Wah, serasa mendapat angin baru. Jadi makin bersemangat menulis. Lalu aku pun punya mimpi baru. Pingin jadi penulis cerita kaya Gola Gong, Zarra Zetirra ZR, Ganda Pekasih, Benny Ramdani, Cahya Sadar yang namanya sering nongol di majalah remaja kesukaanku. Dari hanya bermimpi nulis di buku tulis, aku beranikan diri ngirim cerita hasil mimpiku ke majalah remaja kala itu. Hasilnya… semua ceritaku ditolak. Wah, pupus sudah mimpi-mimpiku. Jadi melempem seperti kerupuk tersiram air. Kata teman-teman itu salah satu kejelekan aku, gampang banget menyerah.

Dan karena ujian sekolah sudah dekat, aku putar mimpiku untuk kembali ke dunia nyata. Seperti harapan orang tua, tentunya aku harus lulus ujian dan bisa melanjutkan sekolah ke jenjang yang lebih tinggi. Untuk meraih gelar akademik yang nantinya bisa digunakan buat cari kerja. Waktu itu aku mengangankan untuk menjadi guru. Kenapa sih dari penulis ingin menjadi guru. Aku pun tak tahu. Namun yang terjadi, impianku di dunia nyata kembali kandas. Aku gagal kuliah. Karena ketiadaan biaya. Maklumlah, aku lahir di keluarga sederhana yang hanya punya mimpi-mimpi sederhana.


Sempat merasa galau menjadi makluk yang gagal. Karena merasa tak memiliki apapun untuk dibanggakan. Sempat galau kalau bertemu dengan teman-teman yang telah berhasil menjadi “orang”. Parahnya lagi itu membuatku berhenti untuk bermimpi. Aku jadi seperti berjalan di tempat. Terserah hidup hendak membawaku ke mana.

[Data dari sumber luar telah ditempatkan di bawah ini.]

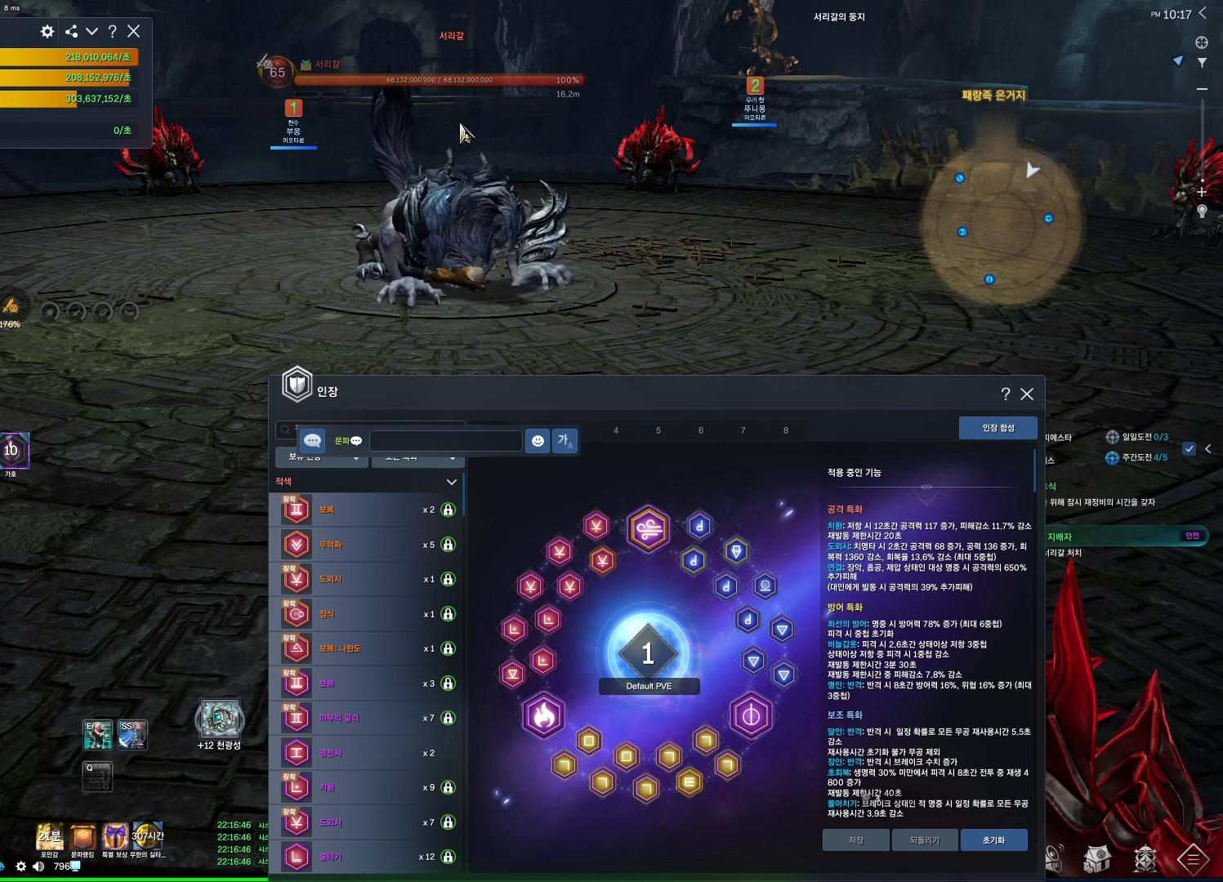
{"keys": ["t"], "mouse": [], "events": [[500, "t", "down"]]}
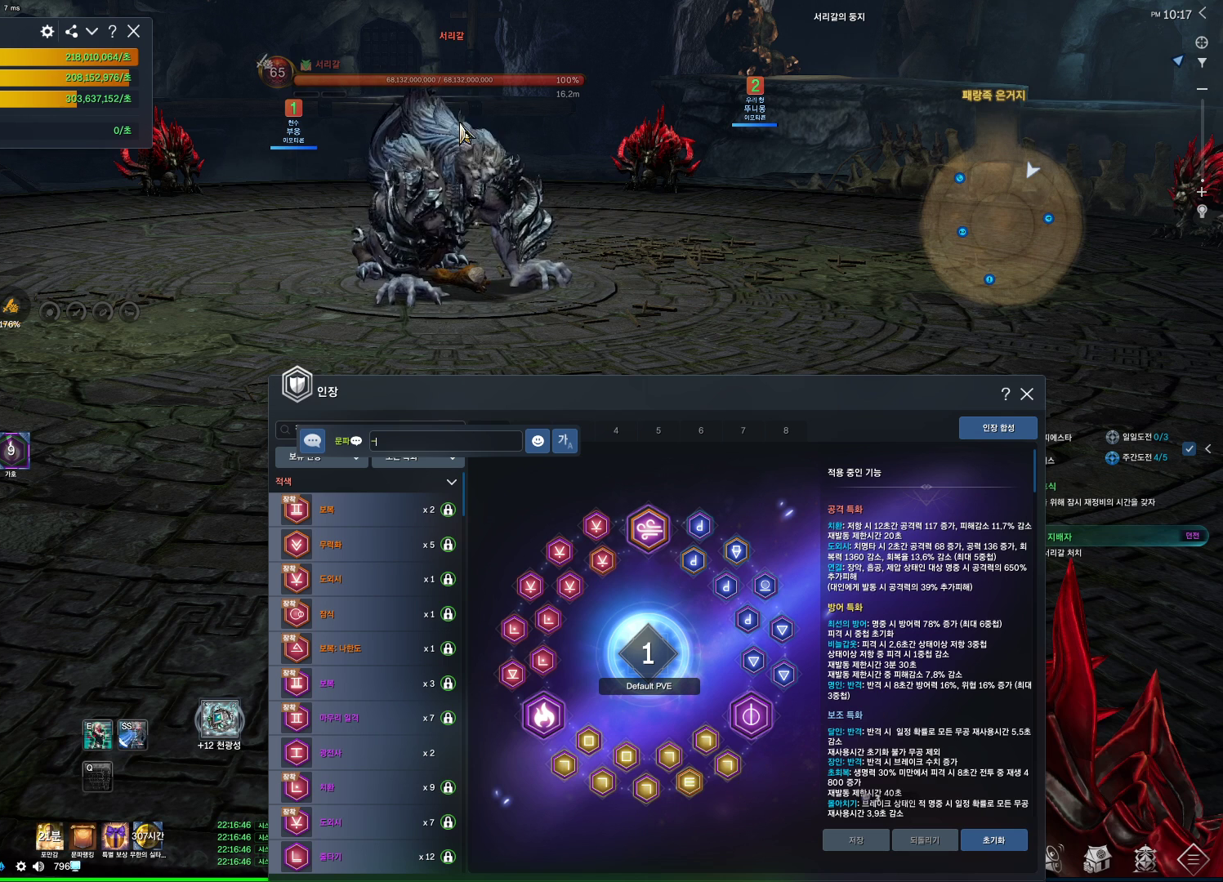
{"keys": [], "mouse": [], "events": [[167, "t", "up"]]}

Sampai akhirnya aku bertemu dengan suamiku. Lelaki yang dituntun Tuhan untuk memberiku mimpi-mimpi yang baru. Mengadopsi mimpi-mimpi lamaku. Memberikan sedikit kebanggaan untukku. Dan tentunya kebanggaan untuk kedua orang tuaku juga. Yah, aku mendapat kesempatan mewujudkan mimpiku. Aku menjadi guru. Seperti cita-cita realistisku. Kendati aku hanya mengajar di sebuah Taman Kanak-Kanak. Selain itu aku berkesempatan melanjutkan kuliah. Senang, tentu saja. Bangga, tentu saja. Apalagi setelah aku menjadi siswa terbaik di kelompokku.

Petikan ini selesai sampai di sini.